• STORED DATA
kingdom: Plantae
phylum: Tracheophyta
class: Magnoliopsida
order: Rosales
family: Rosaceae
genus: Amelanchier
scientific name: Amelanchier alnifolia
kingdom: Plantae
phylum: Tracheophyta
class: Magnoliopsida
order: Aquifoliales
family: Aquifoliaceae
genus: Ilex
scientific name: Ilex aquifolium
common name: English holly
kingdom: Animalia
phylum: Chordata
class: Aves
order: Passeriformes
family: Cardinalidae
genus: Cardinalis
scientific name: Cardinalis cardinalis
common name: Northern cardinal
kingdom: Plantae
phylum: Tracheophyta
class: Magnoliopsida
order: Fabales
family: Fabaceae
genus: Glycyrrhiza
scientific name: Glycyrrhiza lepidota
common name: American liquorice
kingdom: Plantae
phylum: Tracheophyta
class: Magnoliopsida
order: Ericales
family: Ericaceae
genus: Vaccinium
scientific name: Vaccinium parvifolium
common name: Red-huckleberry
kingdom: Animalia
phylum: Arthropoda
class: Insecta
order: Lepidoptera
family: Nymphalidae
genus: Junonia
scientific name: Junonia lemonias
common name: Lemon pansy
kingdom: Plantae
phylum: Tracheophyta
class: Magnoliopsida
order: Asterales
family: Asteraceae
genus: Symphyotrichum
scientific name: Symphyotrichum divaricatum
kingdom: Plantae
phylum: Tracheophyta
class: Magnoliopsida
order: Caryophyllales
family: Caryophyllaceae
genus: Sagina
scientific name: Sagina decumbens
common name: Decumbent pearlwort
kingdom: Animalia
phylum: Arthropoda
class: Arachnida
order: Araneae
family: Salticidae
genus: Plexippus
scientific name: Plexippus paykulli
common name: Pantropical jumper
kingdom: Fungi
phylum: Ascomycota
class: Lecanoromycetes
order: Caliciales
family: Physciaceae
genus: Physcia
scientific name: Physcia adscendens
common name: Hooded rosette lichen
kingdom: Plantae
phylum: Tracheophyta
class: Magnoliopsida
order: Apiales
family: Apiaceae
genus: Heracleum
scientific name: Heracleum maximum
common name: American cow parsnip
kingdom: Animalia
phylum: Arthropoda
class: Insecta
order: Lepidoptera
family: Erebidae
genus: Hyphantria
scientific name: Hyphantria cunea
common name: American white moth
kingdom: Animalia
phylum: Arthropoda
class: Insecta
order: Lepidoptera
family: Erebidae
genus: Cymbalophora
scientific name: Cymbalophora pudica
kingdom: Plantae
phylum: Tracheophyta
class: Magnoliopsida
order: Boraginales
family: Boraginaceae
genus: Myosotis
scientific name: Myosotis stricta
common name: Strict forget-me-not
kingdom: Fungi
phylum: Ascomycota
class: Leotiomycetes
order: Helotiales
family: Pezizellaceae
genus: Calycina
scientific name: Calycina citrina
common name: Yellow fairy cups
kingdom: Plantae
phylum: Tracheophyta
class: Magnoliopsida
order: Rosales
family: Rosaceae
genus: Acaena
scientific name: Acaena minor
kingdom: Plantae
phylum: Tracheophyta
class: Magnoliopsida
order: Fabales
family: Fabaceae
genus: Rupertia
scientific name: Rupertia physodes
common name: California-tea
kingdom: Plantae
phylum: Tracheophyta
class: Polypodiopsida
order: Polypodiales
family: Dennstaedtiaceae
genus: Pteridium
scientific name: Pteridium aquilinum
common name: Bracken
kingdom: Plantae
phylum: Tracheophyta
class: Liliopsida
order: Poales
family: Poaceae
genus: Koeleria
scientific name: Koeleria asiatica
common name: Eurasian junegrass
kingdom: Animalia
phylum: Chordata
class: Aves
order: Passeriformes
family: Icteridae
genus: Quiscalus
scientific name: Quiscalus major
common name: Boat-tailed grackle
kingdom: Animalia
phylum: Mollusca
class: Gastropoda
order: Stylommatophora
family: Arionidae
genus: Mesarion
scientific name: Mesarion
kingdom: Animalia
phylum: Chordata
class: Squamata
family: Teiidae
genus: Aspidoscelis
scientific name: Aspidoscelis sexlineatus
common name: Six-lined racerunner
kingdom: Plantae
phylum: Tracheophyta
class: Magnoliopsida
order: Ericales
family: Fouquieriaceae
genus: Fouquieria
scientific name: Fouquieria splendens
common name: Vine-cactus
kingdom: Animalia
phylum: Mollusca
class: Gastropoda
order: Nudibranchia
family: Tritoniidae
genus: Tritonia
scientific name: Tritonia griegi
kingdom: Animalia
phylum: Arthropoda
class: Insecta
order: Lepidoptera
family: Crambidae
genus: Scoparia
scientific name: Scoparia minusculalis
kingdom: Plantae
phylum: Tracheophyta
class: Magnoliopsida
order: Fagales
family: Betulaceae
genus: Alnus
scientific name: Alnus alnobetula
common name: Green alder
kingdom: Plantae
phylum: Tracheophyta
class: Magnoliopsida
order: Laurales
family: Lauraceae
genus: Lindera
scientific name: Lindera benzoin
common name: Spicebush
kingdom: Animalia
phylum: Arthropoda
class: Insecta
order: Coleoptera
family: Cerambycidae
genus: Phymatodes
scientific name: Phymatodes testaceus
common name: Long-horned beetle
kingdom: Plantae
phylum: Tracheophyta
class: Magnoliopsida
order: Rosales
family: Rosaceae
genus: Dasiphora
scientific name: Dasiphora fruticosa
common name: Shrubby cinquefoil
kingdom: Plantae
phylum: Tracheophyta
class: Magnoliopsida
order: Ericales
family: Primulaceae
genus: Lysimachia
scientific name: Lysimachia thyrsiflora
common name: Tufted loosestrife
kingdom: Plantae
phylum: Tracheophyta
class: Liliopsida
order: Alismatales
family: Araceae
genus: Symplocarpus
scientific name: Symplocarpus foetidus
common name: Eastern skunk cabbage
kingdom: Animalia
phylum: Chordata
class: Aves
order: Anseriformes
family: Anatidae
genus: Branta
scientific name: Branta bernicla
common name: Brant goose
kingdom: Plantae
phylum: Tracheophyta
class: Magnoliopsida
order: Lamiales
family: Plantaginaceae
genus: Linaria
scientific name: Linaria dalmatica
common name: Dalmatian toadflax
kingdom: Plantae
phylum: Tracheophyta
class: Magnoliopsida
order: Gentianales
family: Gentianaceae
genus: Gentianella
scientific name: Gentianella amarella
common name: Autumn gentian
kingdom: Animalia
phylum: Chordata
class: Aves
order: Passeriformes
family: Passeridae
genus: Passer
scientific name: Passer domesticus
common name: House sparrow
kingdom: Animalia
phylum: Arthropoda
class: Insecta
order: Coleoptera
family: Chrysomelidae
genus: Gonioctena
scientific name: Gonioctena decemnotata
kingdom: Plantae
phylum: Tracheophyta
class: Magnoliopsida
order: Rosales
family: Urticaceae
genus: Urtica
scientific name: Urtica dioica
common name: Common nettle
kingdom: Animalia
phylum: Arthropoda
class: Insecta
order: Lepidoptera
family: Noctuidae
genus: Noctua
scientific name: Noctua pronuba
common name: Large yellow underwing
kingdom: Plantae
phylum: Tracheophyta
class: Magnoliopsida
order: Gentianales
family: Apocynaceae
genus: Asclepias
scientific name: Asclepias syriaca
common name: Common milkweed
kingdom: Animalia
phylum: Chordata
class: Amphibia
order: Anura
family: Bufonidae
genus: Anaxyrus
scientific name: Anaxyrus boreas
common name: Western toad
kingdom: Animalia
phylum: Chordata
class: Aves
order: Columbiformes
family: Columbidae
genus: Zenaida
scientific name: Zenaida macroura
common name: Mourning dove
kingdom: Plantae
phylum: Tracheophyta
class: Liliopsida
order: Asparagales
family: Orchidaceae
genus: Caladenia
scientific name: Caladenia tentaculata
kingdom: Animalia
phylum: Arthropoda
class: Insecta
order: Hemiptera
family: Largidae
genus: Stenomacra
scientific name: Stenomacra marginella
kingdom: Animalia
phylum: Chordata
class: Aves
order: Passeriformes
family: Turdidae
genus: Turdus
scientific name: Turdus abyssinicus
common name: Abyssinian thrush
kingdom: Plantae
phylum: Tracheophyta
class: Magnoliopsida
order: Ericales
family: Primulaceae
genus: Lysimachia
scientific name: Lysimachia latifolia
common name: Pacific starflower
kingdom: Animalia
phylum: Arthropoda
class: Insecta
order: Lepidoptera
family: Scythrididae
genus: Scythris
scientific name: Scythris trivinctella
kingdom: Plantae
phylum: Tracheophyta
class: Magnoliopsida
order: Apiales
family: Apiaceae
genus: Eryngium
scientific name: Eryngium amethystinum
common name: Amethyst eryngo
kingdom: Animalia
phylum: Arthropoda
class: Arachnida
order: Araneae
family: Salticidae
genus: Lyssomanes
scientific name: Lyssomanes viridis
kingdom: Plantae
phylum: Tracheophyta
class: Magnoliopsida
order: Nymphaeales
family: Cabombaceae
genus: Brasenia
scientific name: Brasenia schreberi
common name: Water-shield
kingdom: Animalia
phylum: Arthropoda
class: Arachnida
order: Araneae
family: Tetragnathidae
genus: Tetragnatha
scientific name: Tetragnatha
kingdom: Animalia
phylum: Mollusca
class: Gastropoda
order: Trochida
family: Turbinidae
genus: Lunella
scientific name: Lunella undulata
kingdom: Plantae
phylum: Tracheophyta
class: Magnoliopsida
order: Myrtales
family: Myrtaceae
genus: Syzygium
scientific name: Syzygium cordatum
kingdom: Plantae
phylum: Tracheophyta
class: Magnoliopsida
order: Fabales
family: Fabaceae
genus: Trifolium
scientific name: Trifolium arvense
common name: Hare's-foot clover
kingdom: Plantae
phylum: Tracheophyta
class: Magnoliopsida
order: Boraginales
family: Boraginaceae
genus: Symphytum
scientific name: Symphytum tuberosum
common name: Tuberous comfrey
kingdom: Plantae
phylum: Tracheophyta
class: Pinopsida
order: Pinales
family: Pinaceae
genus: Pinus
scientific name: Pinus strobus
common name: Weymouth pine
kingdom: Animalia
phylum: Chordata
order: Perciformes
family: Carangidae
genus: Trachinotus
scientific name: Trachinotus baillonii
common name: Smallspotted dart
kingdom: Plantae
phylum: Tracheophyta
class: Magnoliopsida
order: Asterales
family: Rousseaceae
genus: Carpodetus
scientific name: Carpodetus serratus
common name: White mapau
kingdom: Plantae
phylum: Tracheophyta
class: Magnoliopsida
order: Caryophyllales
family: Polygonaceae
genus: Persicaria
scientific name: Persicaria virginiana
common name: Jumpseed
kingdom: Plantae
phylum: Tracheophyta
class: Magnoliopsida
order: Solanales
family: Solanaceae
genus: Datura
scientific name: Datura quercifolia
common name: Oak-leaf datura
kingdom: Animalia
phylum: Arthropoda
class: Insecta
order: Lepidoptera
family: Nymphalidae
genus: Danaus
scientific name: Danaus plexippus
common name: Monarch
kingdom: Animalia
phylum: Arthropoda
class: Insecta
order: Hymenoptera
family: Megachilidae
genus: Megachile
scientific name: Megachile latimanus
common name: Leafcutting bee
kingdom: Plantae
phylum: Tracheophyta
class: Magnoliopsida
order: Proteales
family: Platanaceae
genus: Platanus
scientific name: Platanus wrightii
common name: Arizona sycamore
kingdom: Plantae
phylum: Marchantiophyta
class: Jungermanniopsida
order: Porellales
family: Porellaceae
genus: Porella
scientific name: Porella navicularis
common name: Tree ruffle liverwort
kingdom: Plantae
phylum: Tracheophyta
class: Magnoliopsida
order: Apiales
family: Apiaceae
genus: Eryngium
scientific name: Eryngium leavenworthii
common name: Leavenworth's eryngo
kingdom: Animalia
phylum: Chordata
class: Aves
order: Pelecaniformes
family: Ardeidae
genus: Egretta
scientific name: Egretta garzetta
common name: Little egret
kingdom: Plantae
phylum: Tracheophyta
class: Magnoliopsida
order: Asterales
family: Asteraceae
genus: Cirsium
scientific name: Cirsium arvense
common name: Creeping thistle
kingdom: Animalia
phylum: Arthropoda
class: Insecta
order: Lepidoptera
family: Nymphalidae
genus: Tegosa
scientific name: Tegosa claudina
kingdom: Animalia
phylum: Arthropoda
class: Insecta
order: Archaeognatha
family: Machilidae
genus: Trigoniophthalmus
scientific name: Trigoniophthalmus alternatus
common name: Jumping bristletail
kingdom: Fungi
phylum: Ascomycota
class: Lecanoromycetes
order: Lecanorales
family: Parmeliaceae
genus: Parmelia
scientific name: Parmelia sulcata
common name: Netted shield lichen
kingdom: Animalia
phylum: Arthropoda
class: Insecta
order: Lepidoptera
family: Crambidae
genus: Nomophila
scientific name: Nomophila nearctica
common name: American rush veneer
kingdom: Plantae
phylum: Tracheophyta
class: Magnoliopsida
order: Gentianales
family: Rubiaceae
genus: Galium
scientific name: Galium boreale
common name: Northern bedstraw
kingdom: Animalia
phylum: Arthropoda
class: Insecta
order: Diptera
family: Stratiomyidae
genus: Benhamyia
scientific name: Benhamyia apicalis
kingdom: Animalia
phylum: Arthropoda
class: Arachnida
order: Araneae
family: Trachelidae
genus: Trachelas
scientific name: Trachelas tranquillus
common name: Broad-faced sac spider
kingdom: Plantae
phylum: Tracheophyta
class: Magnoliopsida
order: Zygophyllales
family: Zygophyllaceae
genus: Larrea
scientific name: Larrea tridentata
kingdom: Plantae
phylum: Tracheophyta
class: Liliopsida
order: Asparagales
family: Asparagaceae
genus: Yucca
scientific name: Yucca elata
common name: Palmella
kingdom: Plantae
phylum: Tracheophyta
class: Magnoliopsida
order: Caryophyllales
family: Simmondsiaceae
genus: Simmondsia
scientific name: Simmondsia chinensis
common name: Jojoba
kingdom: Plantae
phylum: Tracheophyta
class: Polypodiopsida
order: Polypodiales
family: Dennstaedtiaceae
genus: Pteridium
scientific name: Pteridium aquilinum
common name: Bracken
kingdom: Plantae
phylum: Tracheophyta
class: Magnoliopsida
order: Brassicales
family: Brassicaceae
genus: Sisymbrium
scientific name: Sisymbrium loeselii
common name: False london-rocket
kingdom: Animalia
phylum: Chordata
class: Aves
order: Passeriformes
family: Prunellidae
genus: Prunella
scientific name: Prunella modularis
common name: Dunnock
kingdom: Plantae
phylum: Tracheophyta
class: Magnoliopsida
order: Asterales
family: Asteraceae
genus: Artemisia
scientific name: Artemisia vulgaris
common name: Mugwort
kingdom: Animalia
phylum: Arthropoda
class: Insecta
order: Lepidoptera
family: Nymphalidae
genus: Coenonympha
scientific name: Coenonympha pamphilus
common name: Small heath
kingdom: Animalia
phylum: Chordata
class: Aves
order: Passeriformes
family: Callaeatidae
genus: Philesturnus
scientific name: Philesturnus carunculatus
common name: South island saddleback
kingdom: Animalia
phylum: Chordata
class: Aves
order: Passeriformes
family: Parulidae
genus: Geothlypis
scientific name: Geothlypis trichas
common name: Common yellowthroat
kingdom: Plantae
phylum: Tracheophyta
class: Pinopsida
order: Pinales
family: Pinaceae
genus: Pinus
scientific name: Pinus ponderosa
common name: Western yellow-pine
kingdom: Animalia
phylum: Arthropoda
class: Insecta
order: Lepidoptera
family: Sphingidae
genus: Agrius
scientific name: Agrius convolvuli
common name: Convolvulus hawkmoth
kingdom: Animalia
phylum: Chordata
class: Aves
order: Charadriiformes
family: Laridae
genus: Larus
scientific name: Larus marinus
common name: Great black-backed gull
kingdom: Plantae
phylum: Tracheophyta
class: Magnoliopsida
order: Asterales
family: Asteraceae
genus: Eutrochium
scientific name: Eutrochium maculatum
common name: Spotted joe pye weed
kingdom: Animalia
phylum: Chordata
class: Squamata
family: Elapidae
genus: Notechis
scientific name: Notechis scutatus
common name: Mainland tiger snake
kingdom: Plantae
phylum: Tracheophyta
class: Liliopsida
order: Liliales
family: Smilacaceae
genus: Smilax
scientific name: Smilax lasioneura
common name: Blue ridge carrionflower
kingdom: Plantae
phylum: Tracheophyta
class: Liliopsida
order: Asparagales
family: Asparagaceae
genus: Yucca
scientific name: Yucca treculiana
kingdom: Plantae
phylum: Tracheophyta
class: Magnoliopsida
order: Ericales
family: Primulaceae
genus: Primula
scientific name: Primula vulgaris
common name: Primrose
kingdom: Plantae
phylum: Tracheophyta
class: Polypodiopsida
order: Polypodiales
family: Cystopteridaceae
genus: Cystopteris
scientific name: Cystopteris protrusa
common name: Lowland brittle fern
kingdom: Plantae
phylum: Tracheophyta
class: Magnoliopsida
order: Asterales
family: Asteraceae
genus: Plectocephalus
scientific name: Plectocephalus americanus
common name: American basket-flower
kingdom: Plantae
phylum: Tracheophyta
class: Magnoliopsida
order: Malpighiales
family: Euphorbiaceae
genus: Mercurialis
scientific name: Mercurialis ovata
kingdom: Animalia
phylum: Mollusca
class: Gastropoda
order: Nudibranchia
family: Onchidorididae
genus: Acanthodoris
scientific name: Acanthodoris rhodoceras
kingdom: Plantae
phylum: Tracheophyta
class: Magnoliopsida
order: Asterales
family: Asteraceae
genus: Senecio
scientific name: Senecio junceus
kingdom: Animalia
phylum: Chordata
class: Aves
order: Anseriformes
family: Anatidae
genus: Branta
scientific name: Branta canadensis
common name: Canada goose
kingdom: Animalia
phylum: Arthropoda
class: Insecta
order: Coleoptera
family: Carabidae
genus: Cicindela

• WRITTEN INSTRUCTION
Starting at the beginning of the items and ending with the line that contains "family: Aquifoliaceae", write out those lines again with "phylum" swapped for "division" and nothing else altered. Give only those lines.

• SOLUTION
kingdom: Plantae
division: Tracheophyta
class: Magnoliopsida
order: Rosales
family: Rosaceae
genus: Amelanchier
scientific name: Amelanchier alnifolia
kingdom: Plantae
division: Tracheophyta
class: Magnoliopsida
order: Aquifoliales
family: Aquifoliaceae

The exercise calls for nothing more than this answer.